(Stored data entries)
————————

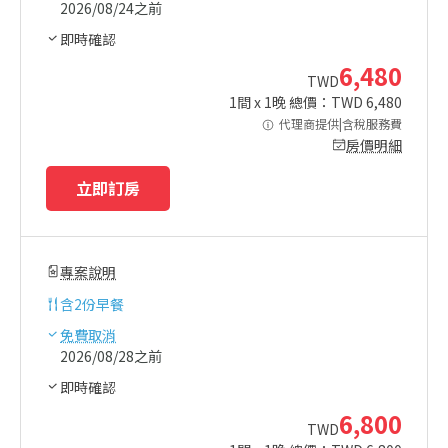
2026/08/24之前
即時確認
6,480
TWD
1
間 x
1
晚 總價：TWD
6,480
代理商提供|含稅服務費
房價明細
立即訂房
專案說明
含
2份早餐
免費取消
2026/08/28之前
即時確認
6,800
TWD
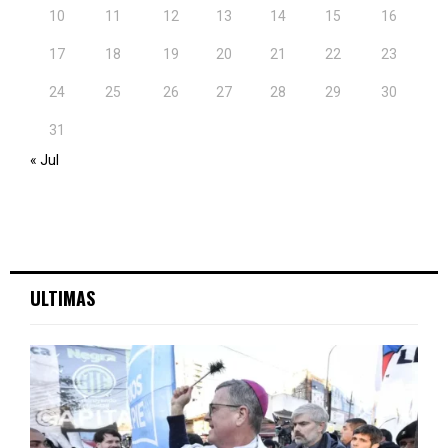
10
11
12
13
14
15
16
17
18
19
20
21
22
23
24
25
26
27
28
29
30
31
« Jul
ULTIMAS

————————

How to complete this task:
Print the data once more without any change, skipping each picture.

Reply to the task:
2026/08/24之前
即時確認
6,480
TWD
1
間 x
1
晚 總價：TWD
6,480
代理商提供|含稅服務費
房價明細
立即訂房
專案說明
含
2份早餐
免費取消
2026/08/28之前
即時確認
6,800
TWD
10
11
12
13
14
15
16
17
18
19
20
21
22
23
24
25
26
27
28
29
30
31
« Jul
ULTIMAS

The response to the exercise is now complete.